Tuesday, 27 April 2010

Quote of the Day (Keynesian edition)


      
The Independent's John Rentoul writes:

"This is a bizarre feature of this election campaign (one of many): that the central economic argument is over a net £6bn tightening. What the ghost of John Maynard Keynes would have made of £6bn in an economy of £1,700bn is unclear. It is the sort of sum that gets lost down the back of the Office for National Statistics sofa without anyone noticing; and it is twice what Brown "cut out of the economy" in January this year when he put VAT back up from 15 to 17.5 per cent."
        

4 comments:

Anon 7 said...

Well, I still like the idea of not replacing Trident. If the $100 billion, (that's $100,000,000,000) figure is correct, then that would be a substantial contribution to deficit reduction.

The argument always put forward in some petulant manner by Gordy and Dave is that this would instantly leave us open to a missile lob from 'rogue states'.

Now, many 'western' nations don't have nuclear weapons. I don't see the Swedes hiding permanently in nuclear bunkers because they haven't 'got with it' and armed themselves with a few kilotons of warhead power. Nobody, in fact, seems to want to lob anything at most non-nuclear nations (Israel apart, but that's a special kind of non-nuclear nation - one with nuclear weapons, all US-supplied, of course, just like our own 'independent' nukes).

Concerned Citizen said...

Greenpeace, calculates the total cost of a replacement to Trident as £97 billion over 30 years, although this is disputed. The Liberal Democrats unlike the other two parties wants to cancel the Trident replacement and have a different system, yet to be identified.

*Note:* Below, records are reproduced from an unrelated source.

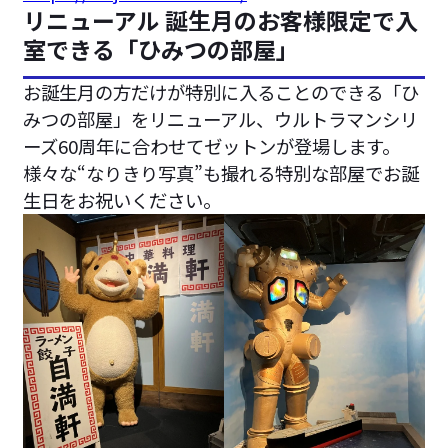
リニューアル 誕生月のお客様限定で入
室できる「ひみつの部屋」
お誕生月の方だけが特別に入ることのできる「ひ
みつの部屋」をリニューアル、ウルトラマンシリ
ーズ60周年に合わせてゼットンが登場します。
様々な“なりきり写真”も撮れる特別な部屋でお誕
生日をお祝いください。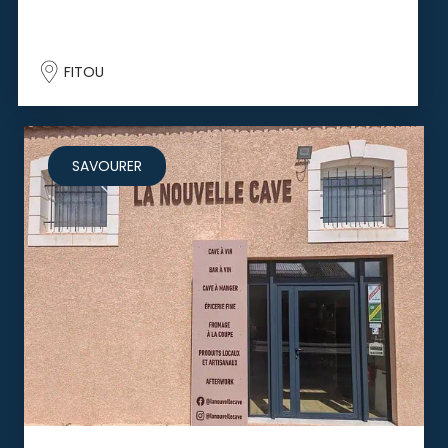
FITOU
SAVOURER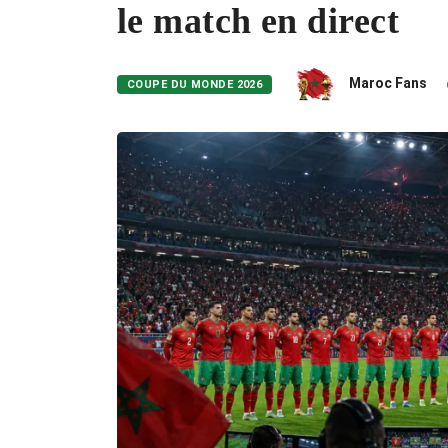
le match en direct
Maroc Fans
COUPE DU MONDE 2026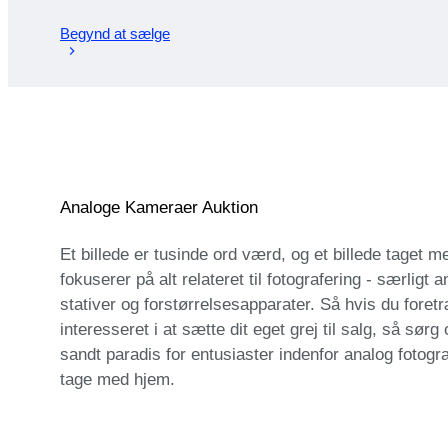
Begynd at sælge
Analoge Kameraer Auktion
Et billede er tusinde ord værd, og et billede tage
fokuserer på alt relateret til fotografering - særli
stativer og forstørrelsesapparater. Så hvis du foretr
interesseret i at sætte dit eget grej til salg, så sør
sandt paradis for entusiaster indenfor analog fotogr
tage med hjem.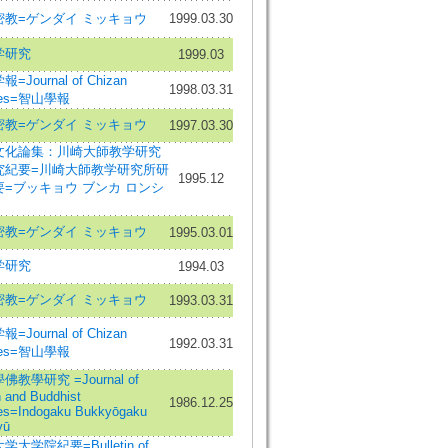
密教=ゲンダイ ミッキョウ
1999.03.30
学研究
1999.03
=Journal of Chizan
1998.03.31
dies=智山學報
密教=ゲンダイ ミッキョウ
1997.03.30
文化論集：川崎大師教学研究
究紀要=川崎大師教学研究所研
1995.12
要=ブッキョウ ブンカ ロンシ
密教=ゲンダイ ミッキョウ
1995.03.01
学研究
1994.03
密教=ゲンダイ ミッキョウ
1993.03.31
=Journal of Chizan
1992.03.31
dies=智山學報
佛教學研究 =Journal of
n and Buddhist
1986.12.25
es=Indogaku Bukkyōgaku
yū
学大学院紀要=Bulletin of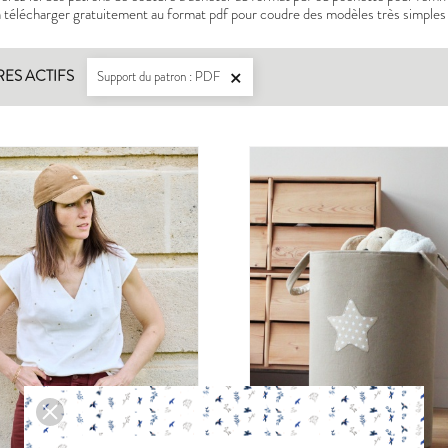
à télécharger gratuitement au format pdf pour coudre des modèles très simples 
RES ACTIFS
Support du patron : PDF

LISERON
ZEPHIR
PDF:
12,90 €
PDF:
11,40 €
POCHETTE:
17,90 €
POCHETTE:
17
EUGENIE
PANIER A DO
PDF:
11,90 €
PDF:
GRATUIT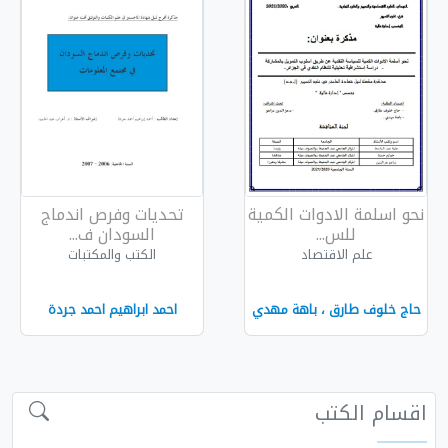
الكمية
تحديات وفرص اندماج
السودان ف...
الكتب والمكتبات
هة مهدي
احمد ابراهيم احمد جردة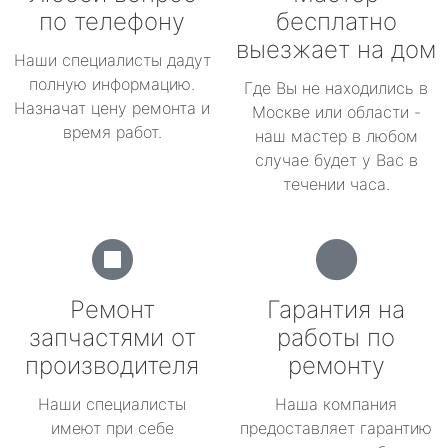
по телефону
бесплатно
выезжает на дом
Наши специалисты дадут
полную информацию.
Где Вы не находились в
Назначат цену ремонта и
Москве или области -
время работ.
наш мастер в любом
случае будет у Вас в
течении часа.
Ремонт
Гарантия на
запчастями от
работы по
производителя
ремонту
Наши специалисты
Наша компания
имеют при себе
предоставляет гарантию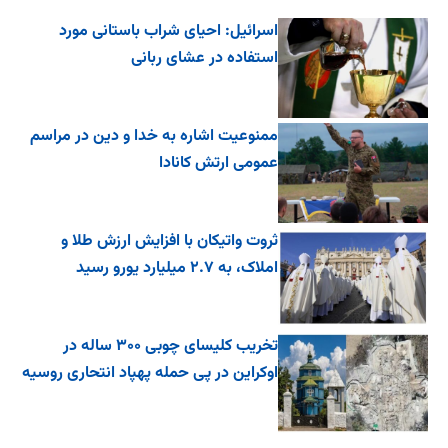
اسرائیل: احیای شراب باستانی مورد
استفاده در عشای ربانی
ممنوعیت اشاره به خدا و دین در مراسم
عمومی ارتش کانادا
ثروت واتیکان با افزایش ارزش طلا و
املاک، به ۲.۷ میلیارد یورو رسید
تخریب کلیسای چوبی ۳۰۰ ساله در
اوکراین در پی حمله پهپاد انتحاری روسیه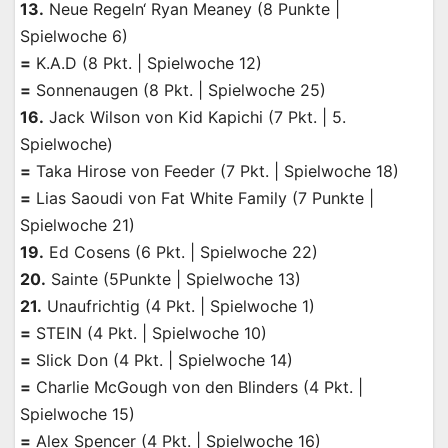
13.
Neue Regeln‘ Ryan Meaney (8 Punkte |
Spielwoche 6)
=
K.A.D (8 Pkt. | Spielwoche 12)
=
Sonnenaugen (8 Pkt. | Spielwoche 25)
16.
Jack Wilson von Kid Kapichi (7 Pkt. | 5.
Spielwoche)
=
Taka Hirose von Feeder (7 Pkt. | Spielwoche 18)
=
Lias Saoudi von Fat White Family (7 Punkte |
Spielwoche 21)
19.
Ed Cosens (6 Pkt. | Spielwoche 22)
20.
Sainte (5Punkte | Spielwoche 13)
21.
Unaufrichtig (4 Pkt. | Spielwoche 1)
=
STEIN (4 Pkt. | Spielwoche 10)
=
Slick Don (4 Pkt. | Spielwoche 14)
=
Charlie McGough von den Blinders (4 Pkt. |
Spielwoche 15)
=
Alex Spencer (4 Pkt. | Spielwoche 16)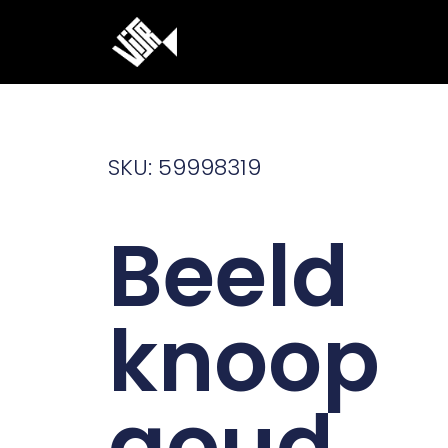
Ga
naar
de
inhoud
SKU: 59998319
Beeld
knoop
goud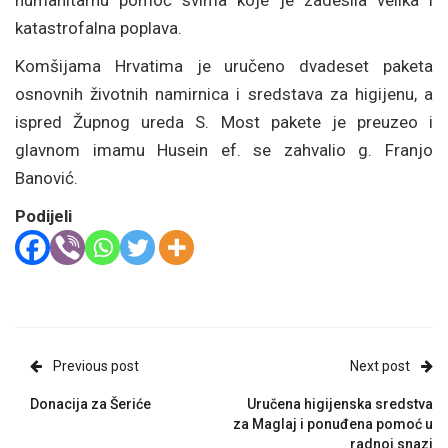
humanitarnu pomoć svima koje je zadesila velika i
katastrofalna poplava.
Komšijama Hrvatima je uručeno dvadeset paketa
osnovnih životnih namirnica i sredstava za higijenu, a
ispred Župnog ureda S. Most pakete je preuzeo i
glavnom imamu Husein ef. se zahvalio g. Franjo
Banović.
Podijeli
Previous post
Next post
Donacija za Šeriće
Uručena higijenska sredstva
za Maglaj i ponuđena pomoć u
radnoj snazi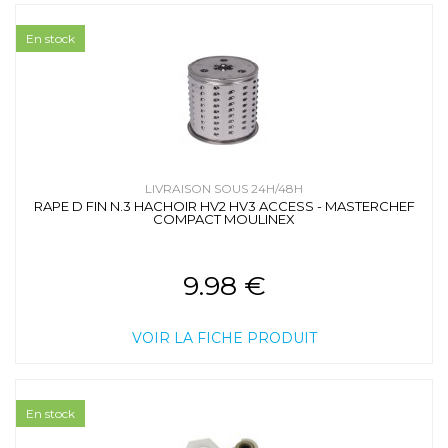
En stock
LIVRAISON SOUS 24H/48H
RAPE D FIN N.3 HACHOIR HV2 HV3 ACCESS - MASTERCHEF
COMPACT MOULINEX
9.98 €
VOIR LA FICHE PRODUIT
En stock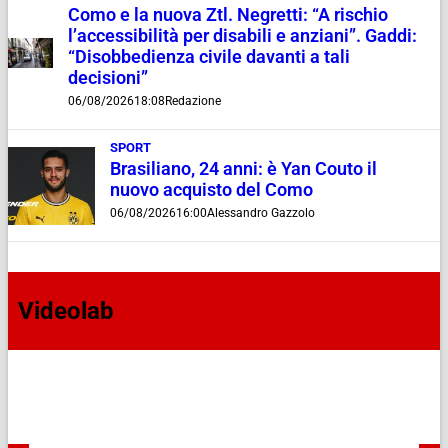
Como e la nuova Ztl. Negretti: “A rischio
l’accessibilità per disabili e anziani”. Gaddi:
“Disobbedienza civile davanti a tali
decisioni”
06/08/2026
18:08
Redazione
SPORT
Brasiliano, 24 anni: è Yan Couto il
nuovo acquisto del Como
06/08/2026
16:00
Alessandro Gazzolo
Videolab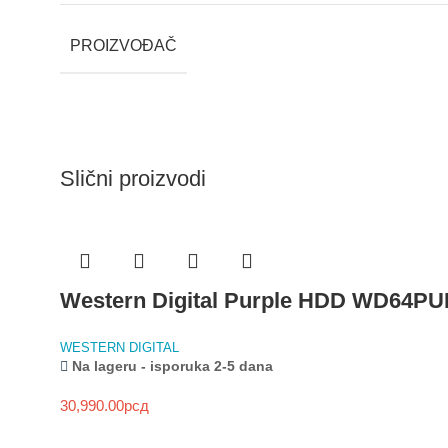
PROIZVOĐAČ
Slični proizvodi
Western Digital Purple HDD WD64P
WESTERN DIGITAL
Na lageru - isporuka 2-5 dana
30,990.00
рсд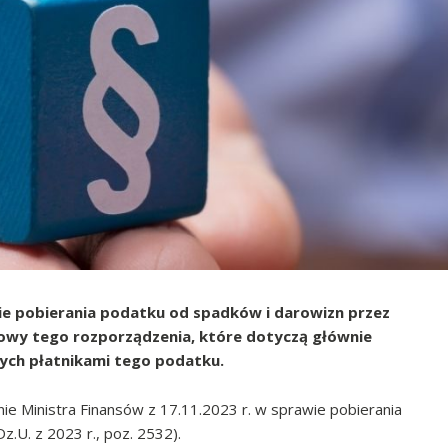
e pobierania podatku od spadków i darowizn przez
otowy tego rozporządzenia, które dotyczą głównie
ych płatnikami tego podatku.
e Ministra Finansów z 17.11.2023 r. w sprawie pobierania
.U. z 2023 r., poz. 2532).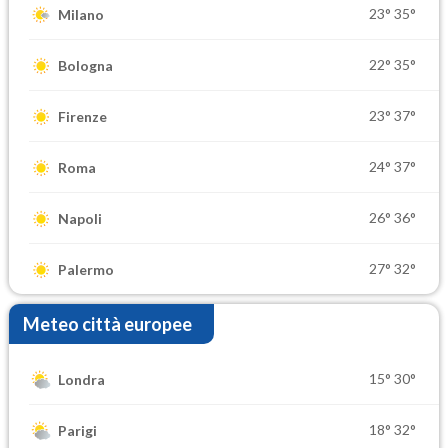
23°
35°
Milano
22°
35°
Bologna
23°
37°
Firenze
24°
37°
Roma
26°
36°
Napoli
27°
32°
Palermo
Meteo città europee
15°
30°
Londra
18°
32°
Parigi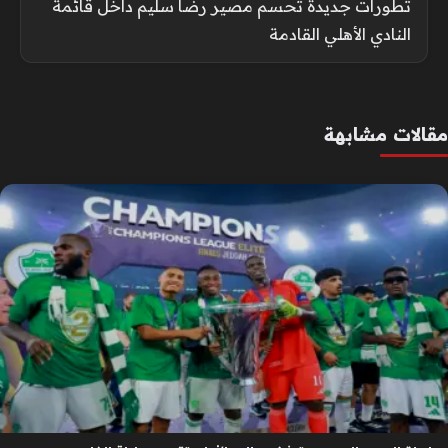
تطورات جديدة تحسم مصير رضا سليم داخل قائمة
النادي الأهلي القادمة
مقالات مشابهة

The BBC have a good Q&A page on Trident see: http://news.bbc.co.uk/1/hi/4805768.stm
See also http://johnrentoul.independentminds.livejournal.com/356935.html

However, in the short term there will be no savings as the need to replace Trident is still a few years away. As to the question of whether we need an independent nuclear deterrent, I’m not sure – is it truly independent and is it a deterrent, especially as terrorist do not operate within borders, have no single identifiable group; but are a loose coalition, who share a similar ideology.

Anon 7 said...

"Is it truly independent?"

No!

George Monbiot tells the story in his typical and respected fashion:

http://www.guardian.co.uk/commentisfree/cifamerica/2010/mar/22/trident-nuclear-deterrence-uk-us

Anonymous said...

Well done all you other Anons - these seem to be the financial arguments that the Druid seems to be very reluctant to answer as he is too busy trying to convince everyone how reasonable Peter Rogers is! All the other main parties and the independent Peter Rogers (how independent is that silly exocet of a man should be the main question in this election?) support the waste of billions of pounds on weapons of mass destruction that no one - they argue - will ever use anyway (no, I've never understood that argument either). Of course these are exactly the same people who then draw attention to relatively piffling amounts that are wasted on things that don't maim or kill anyone. Yes Peter and the Druid, give me bilingualism anytime over Multilateralism/unilateralism! Get it - you should have by now.